Activity: Exact copies of all the records are to be printed.
- Opening Delimiter -
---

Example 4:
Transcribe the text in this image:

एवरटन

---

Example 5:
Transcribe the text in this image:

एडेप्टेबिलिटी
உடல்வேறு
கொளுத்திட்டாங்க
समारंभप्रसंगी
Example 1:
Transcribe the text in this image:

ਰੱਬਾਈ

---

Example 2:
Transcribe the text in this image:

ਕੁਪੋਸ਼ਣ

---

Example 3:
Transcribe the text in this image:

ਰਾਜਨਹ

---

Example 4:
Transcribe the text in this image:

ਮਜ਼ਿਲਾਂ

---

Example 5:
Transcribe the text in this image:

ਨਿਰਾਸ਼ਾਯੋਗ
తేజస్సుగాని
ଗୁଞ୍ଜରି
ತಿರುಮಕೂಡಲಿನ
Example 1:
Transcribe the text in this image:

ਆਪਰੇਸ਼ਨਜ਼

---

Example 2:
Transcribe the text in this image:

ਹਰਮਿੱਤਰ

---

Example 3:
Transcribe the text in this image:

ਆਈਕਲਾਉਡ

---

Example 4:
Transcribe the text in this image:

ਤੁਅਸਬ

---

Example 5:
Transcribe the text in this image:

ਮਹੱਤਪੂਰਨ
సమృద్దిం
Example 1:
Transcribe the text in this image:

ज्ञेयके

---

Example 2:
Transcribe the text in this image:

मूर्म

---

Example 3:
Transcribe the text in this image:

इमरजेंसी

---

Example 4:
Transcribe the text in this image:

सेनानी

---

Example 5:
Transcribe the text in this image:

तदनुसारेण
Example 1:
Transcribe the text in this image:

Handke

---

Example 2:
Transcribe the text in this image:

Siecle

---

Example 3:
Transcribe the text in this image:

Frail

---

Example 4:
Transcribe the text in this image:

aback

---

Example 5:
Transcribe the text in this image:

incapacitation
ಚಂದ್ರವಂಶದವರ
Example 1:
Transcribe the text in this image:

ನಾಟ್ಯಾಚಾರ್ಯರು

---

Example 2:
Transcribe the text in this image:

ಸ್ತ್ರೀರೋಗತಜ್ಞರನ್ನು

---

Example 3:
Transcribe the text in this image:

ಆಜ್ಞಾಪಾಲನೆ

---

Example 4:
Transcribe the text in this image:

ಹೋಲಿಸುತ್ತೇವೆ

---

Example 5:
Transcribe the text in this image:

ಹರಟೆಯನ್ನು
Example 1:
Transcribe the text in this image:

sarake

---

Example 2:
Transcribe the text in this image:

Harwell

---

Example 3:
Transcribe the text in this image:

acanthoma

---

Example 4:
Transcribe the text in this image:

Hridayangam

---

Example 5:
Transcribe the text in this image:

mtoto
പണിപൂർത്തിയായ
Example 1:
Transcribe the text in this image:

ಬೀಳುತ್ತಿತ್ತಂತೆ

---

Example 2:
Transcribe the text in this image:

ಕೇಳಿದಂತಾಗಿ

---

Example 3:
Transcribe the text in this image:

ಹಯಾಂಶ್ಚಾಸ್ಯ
- Closing Delimiter -
Expected answer:
---

Example 4:
Transcribe the text in this image:

एवरटन

---

Example 5:
Transcribe the text in this image:

एडेप्टेबिलिटी
உடல்வேறு
கொளுத்திட்டாங்க
समारंभप्रसंगी
Example 1:
Transcribe the text in this image:

ਰੱਬਾਈ

---

Example 2:
Transcribe the text in this image:

ਕੁਪੋਸ਼ਣ

---

Example 3:
Transcribe the text in this image:

ਰਾਜਨਹ

---

Example 4:
Transcribe the text in this image:

ਮਜ਼ਿਲਾਂ

---

Example 5:
Transcribe the text in this image:

ਨਿਰਾਸ਼ਾਯੋਗ
తేజస్సుగాని
ଗୁଞ୍ଜରି
ತಿರುಮಕೂಡಲಿನ
Example 1:
Transcribe the text in this image:

ਆਪਰੇਸ਼ਨਜ਼

---

Example 2:
Transcribe the text in this image:

ਹਰਮਿੱਤਰ

---

Example 3:
Transcribe the text in this image:

ਆਈਕਲਾਉਡ

---

Example 4:
Transcribe the text in this image:

ਤੁਅਸਬ

---

Example 5:
Transcribe the text in this image:

ਮਹੱਤਪੂਰਨ
సమృద్దిం
Example 1:
Transcribe the text in this image:

ज्ञेयके

---

Example 2:
Transcribe the text in this image:

मूर्म

---

Example 3:
Transcribe the text in this image:

इमरजेंसी

---

Example 4:
Transcribe the text in this image:

सेनानी

---

Example 5:
Transcribe the text in this image:

तदनुसारेण
Example 1:
Transcribe the text in this image:

Handke

---

Example 2:
Transcribe the text in this image:

Siecle

---

Example 3:
Transcribe the text in this image:

Frail

---

Example 4:
Transcribe the text in this image:

aback

---

Example 5:
Transcribe the text in this image:

incapacitation
ಚಂದ್ರವಂಶದವರ
Example 1:
Transcribe the text in this image:

ನಾಟ್ಯಾಚಾರ್ಯರು

---

Example 2:
Transcribe the text in this image:

ಸ್ತ್ರೀರೋಗತಜ್ಞರನ್ನು

---

Example 3:
Transcribe the text in this image:

ಆಜ್ಞಾಪಾಲನೆ

---

Example 4:
Transcribe the text in this image:

ಹೋಲಿಸುತ್ತೇವೆ

---

Example 5:
Transcribe the text in this image:

ಹರಟೆಯನ್ನು
Example 1:
Transcribe the text in this image:

sarake

---

Example 2:
Transcribe the text in this image:

Harwell

---

Example 3:
Transcribe the text in this image:

acanthoma

---

Example 4:
Transcribe the text in this image:

Hridayangam

---

Example 5:
Transcribe the text in this image:

mtoto
പണിപൂർത്തിയായ
Example 1:
Transcribe the text in this image:

ಬೀಳುತ್ತಿತ್ತಂತೆ

---

Example 2:
Transcribe the text in this image:

ಕೇಳಿದಂತಾಗಿ

---

Example 3:
Transcribe the text in this image:

ಹಯಾಂಶ್ಚಾಸ್ಯ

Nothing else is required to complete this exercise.